[RECORD EXTRACTS — start]
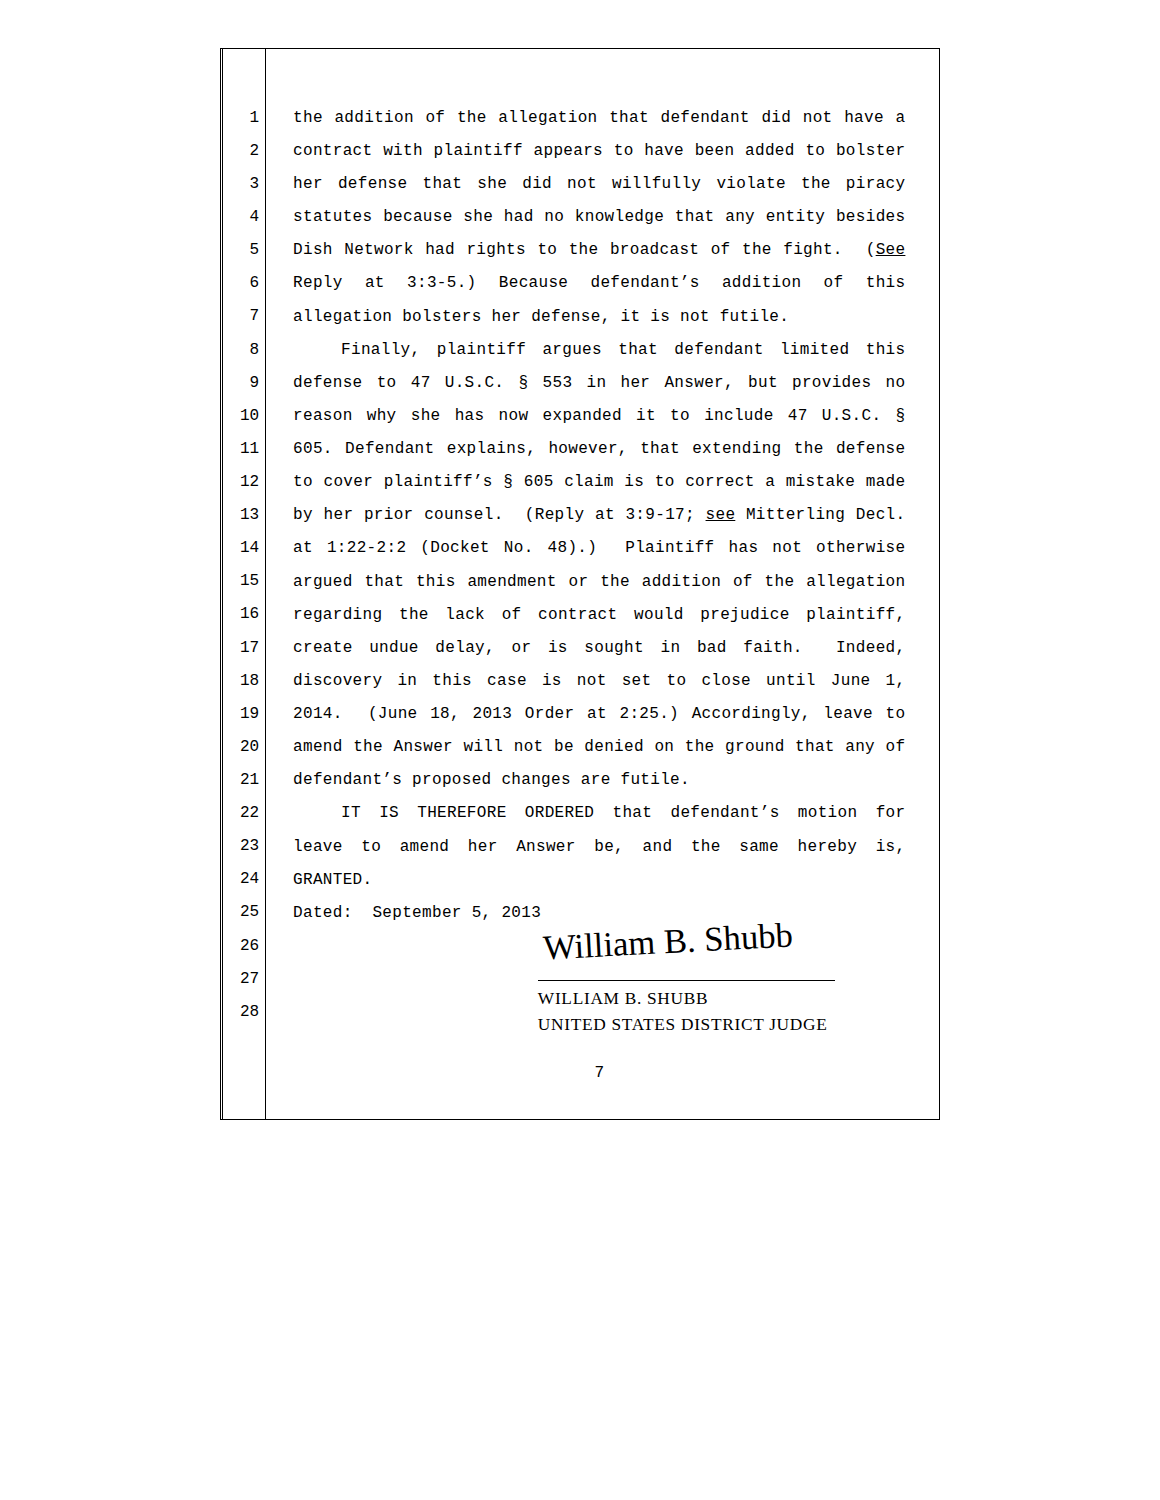1
2
3
4
5
6
7
8
9
10
11
12
13
14
15
16
17
18
19
20
21
22
23
24
25
26
27
28
the addition of the allegation that defendant did not have a contract with plaintiff appears to have been added to bolster her defense that she did not willfully violate the piracy statutes because she had no knowledge that any entity besides Dish Network had rights to the broadcast of the fight. (See Reply at 3:3-5.) Because defendant’s addition of this allegation bolsters her defense, it is not futile.
Finally, plaintiff argues that defendant limited this defense to 47 U.S.C. § 553 in her Answer, but provides no reason why she has now expanded it to include 47 U.S.C. § 605. Defendant explains, however, that extending the defense to cover plaintiff’s § 605 claim is to correct a mistake made by her prior counsel. (Reply at 3:9-17; see Mitterling Decl. at 1:22-2:2 (Docket No. 48).) Plaintiff has not otherwise argued that this amendment or the addition of the allegation regarding the lack of contract would prejudice plaintiff, create undue delay, or is sought in bad faith. Indeed, discovery in this case is not set to close until June 1, 2014. (June 18, 2013 Order at 2:25.) Accordingly, leave to amend the Answer will not be denied on the ground that any of defendant’s proposed changes are futile.
IT IS THEREFORE ORDERED that defendant’s motion for leave to amend her Answer be, and the same hereby is, GRANTED.
Dated: September 5, 2013
William B. Shubb
WILLIAM B. SHUBB
UNITED STATES DISTRICT JUDGE
7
[RECORD EXTRACTS — finish]
REQUIRED ACTION:
The complete set of records should be written out again, pictures excluded.

TASK RESPONSE:
1
2
3
4
5
6
7
8
9
10
11
12
13
14
15
16
17
18
19
20
21
22
23
24
25
26
27
28
the addition of the allegation that defendant did not have a contract with plaintiff appears to have been added to bolster her defense that she did not willfully violate the piracy statutes because she had no knowledge that any entity besides Dish Network had rights to the broadcast of the fight. (See Reply at 3:3-5.) Because defendant’s addition of this allegation bolsters her defense, it is not futile.
Finally, plaintiff argues that defendant limited this defense to 47 U.S.C. § 553 in her Answer, but provides no reason why she has now expanded it to include 47 U.S.C. § 605. Defendant explains, however, that extending the defense to cover plaintiff’s § 605 claim is to correct a mistake made by her prior counsel. (Reply at 3:9-17; see Mitterling Decl. at 1:22-2:2 (Docket No. 48).) Plaintiff has not otherwise argued that this amendment or the addition of the allegation regarding the lack of contract would prejudice plaintiff, create undue delay, or is sought in bad faith. Indeed, discovery in this case is not set to close until June 1, 2014. (June 18, 2013 Order at 2:25.) Accordingly, leave to amend the Answer will not be denied on the ground that any of defendant’s proposed changes are futile.
IT IS THEREFORE ORDERED that defendant’s motion for leave to amend her Answer be, and the same hereby is, GRANTED.
Dated: September 5, 2013
William B. Shubb
WILLIAM B. SHUBB
UNITED STATES DISTRICT JUDGE
7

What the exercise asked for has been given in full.